Il va donc fal­loir, sous peine d’i­nef­fi­ca­ci­té, que les mili­tants syn­di­ca­listes qui s’op­posent à l’in­té­rim sous quelque forme que ce soit changent le conte­nu des actions et des reven­di­ca­tions envi­sa­gées car aujourd’­hui lut­ter de front contre l’in­té­rim, qui se trouve appuyé par une loi, risque for­te­ment de gas­piller une éner­gie qui serait très pré­cieuse en étant employée savam­ment. Aus­si, afin que les inté­ri­maires, dont les rangs vont se ren­for­cer de jour en jour, s’or­ga­nisent enfin dans le syn­di­ca­lisme, il va fal­loir que les reven­di­ca­tions soient beau­coup plus terre à terre, avoir un carac­tère très reven­di­ca­tif sur des objec­tifs immé­diats. Ne pou­vant plus espé­rer dans un proche temps sup­pri­mer l’in­té­rim, nous n’ayons pas le droit de lais­ser dans cet état de sur­ex­ploi­tion les tra­vailleurs inté­ri­maires, et devons donc, par la force des choses, et sous peine que les syn­di­cats inté­ri­maires dis­pa­raissent, envi­sa­ger une stra­té­gie réaliste.

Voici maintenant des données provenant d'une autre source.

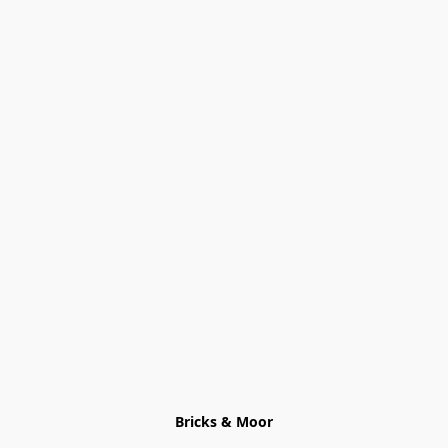
Bricks & Moor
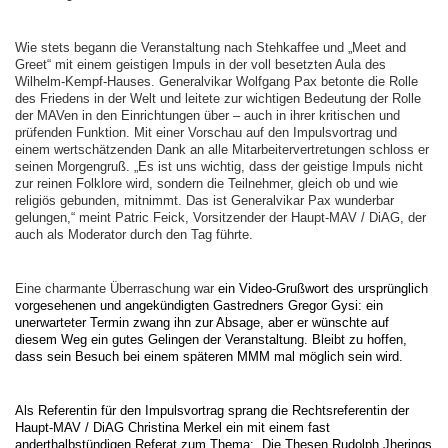
Wie stets begann die Veranstaltung nach Stehkaffee und „Meet and
Greet“ mit einem geistigen Impuls in der voll besetzten Aula des
Wilhelm-Kempf-Hauses. Generalvikar Wolfgang Pax betonte die Rolle
des Friedens in der Welt und leitete zur wichtigen Bedeutung der Rolle
der MAVen in den Einrichtungen über – auch in ihrer kritischen und
prüfenden Funktion. Mit einer Vorschau auf den Impulsvortrag und
einem wertschätzenden Dank an alle Mitarbeitervertretungen schloss er
seinen Morgengruß. „Es ist uns wichtig, dass der geistige Impuls nicht
zur reinen Folklore wird, sondern die Teilnehmer, gleich ob und wie
religiös gebunden, mitnimmt. Das ist Generalvikar Pax wunderbar
gelungen,“ meint Patric Feick, Vorsitzender der Haupt-MAV / DiAG, der
auch als Moderator durch den Tag führte.
Eine charmante Überraschung war
ein Video-Grußwort des ursprünglich
vorgesehenen und angekündigten Gastredners Gregor Gysi: ein
unerwarteter Termin zwang ihn zur Absage, aber er wünschte auf
diesem Weg ein gutes Gelingen der Veranstaltung. Bleibt zu hoffen,
dass sein Besuch bei einem späteren MMM mal möglich sein wird.
Als Referentin für den Impulsvortrag sprang die Rechtsreferentin der
Haupt-MAV / DiAG Christina Merkel ein mit einem fast
anderthalbstündigen Referat zum Thema: „Die Thesen Rudolph Jherings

Un cahier natio­nal de reven­di­ca­tions des inté­ri­maires devrait être éta­bli dans les plus brefs délais, sans quoi les inté­ri­maires res­te­ront encore pour long­temps la masse informe des tra­vailleurs inor­ga­ni­sés : ce qui a le don d’ir­ri­ter par­ti­cu­liè­re­ment les tra­vailleurs séden­taires et qui empêche pour une grande par­tie la liai­son fixes-inté­ri­maires. Ce cahier de reven­di­ca­tions devrait être très pré­cis et même, sans pour cela qu’il soit un ferment de divi­sion, être, dans cer­tains cas, spé­ci­fique aux socié­tés (exemple : les socié­tés qui couvrent le ter­ri­toire : BIS par exemple)

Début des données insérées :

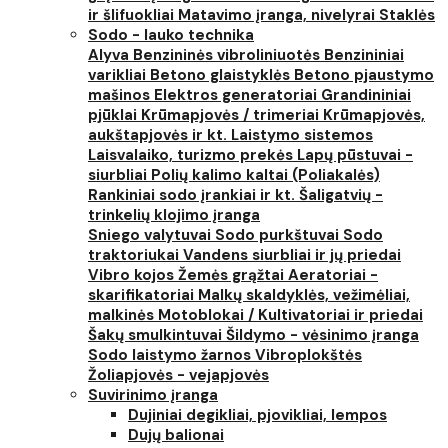
ir šlifuokliai
Matavimo įranga, nivelyrai
Staklės
Sodo - lauko technika
Alyva
Benzininės vibroliniuotės
Benzininiai
varikliai
Betono glaistyklės
Betono pjaustymo
mašinos
Elektros generatoriai
Grandininiai
pjūklai
Krūmapjovės / trimeriai
Krūmapjovės,
aukštapjovės ir kt.
Laistymo sistemos
Laisvalaiko, turizmo prekės
Lapų pūstuvai -
siurbliai
Polių kalimo kaltai (Poliakalės)
Rankiniai sodo įrankiai ir kt.
Šaligatvių -
trinkelių klojimo įranga
Sniego valytuvai
Sodo purkštuvai
Sodo
traktoriukai
Vandens siurbliai ir jų priedai
Vibro kojos
Žemės grąžtai
Aeratoriai -
skarifikatoriai
Malkų skaldyklės, vežimėliai,
malkinės
Motoblokai / Kultivatoriai ir priedai
Šakų smulkintuvai
Šildymo - vėsinimo įranga
Sodo laistymo žarnos
Vibroplokštės
Žoliapjovės - vejapjovės
Suvirinimo įranga
Dujiniai degikliai, pjovikliai, lempos
Dujų balionai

Le cas d’une éven­tuelle conven­tion col­lec­tive devrait lui aus­si être étu­dié très pro­fon­dé­ment. À l’heure actuelle nul ne peut plus affir­mer sa noci­vi­té ou son uti­li­té. Depuis quelque temps des négo­cia­tions ont lieu à ce sujet entre le S.N.E.T.T. (patro­nat) et les confé­dé­ra­tions « repré­sen­ta­tives » : seul le S.P.T.I. C.F.D.T. n’a pas été invi­té par le syn­di­cat patro­nal qui a pris l’i­ni­tia­tive de ces ren­contres. Pro­ba­ble­ment que cela est le fait de l’o­rien­ta­tion syn­di­ca­liste révo­lu­tion­naire de ce syn­di­cat, ce dont nous le féli­ci­tons d’ailleurs ; c’est un hon­neur de ne pas être invi­té à une négo­cia­tion qui a été pro­vo­quée par le patro­nat lors­qu’on connaît la poli­tique d’in­té­gra­tion des syn­di­cats pra­ti­quée par le patro­nat et son gou­ver­ne­ment pour la « nou­velle société ».

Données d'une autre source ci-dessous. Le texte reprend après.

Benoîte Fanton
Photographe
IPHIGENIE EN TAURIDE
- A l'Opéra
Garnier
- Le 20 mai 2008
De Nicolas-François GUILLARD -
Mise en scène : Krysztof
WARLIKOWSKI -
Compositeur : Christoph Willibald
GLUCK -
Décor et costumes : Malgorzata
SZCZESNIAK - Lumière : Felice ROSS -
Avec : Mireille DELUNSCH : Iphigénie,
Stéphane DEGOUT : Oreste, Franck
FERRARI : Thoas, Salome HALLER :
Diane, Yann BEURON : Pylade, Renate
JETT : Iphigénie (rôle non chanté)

Pour notre modeste part, vou­lant appor­ter publi­que­ment notre contri­bu­tion à ce com­bat, nous pro­po­sons un sché­ma de revendications :

  1. Aug­men­ta­tion des salaires uni­forme ou inver­se­ment hiérarchisée ;
  2. Uni­fi­ca­tion des salaires dons une même catégorie ;
  3. Inté­gra­tion com­plète des primes dans le salaire ;
  4. Indem­ni­té de repos obligatoire ;
  5. Qua­rante heures heb­do­ma­daires de mis­sion maximum ;
  6. Délé­gués du per­son­nel élus par cor­res­pon­dance : 3 mois pour être élec­teur – 6 mois pour être éli­gible. Dépla­ce­ment des délé­gués dans les entre­prises où les tra­vailleurs vont effec­tuer leur mis­sion. Heures de délé­ga­tion prises sur le temps de travail ;
  7. Retraite com­plé­men­taire obli­ga­toire, Retraite à soixante ans ;
  8. Obli­ga­tion de prendre ses congés payés (ce qui évi­te­ra de se faire sour­noi­se­ment licen­cier pour inter­rup­tion du contrat);
  9. Visite médi­cale obligatoire ;
  10. Inter­dic­tion de licen­cie­ment pour fin de chan­tier si la socié­té embauche ;
  11. Mois de pré­avis d’in­dem­ni­té en cas de licen­cie­ment (appli­ca­tion de la législation) ;
  12. Mesures spé­ci­fiques à l’entreprise.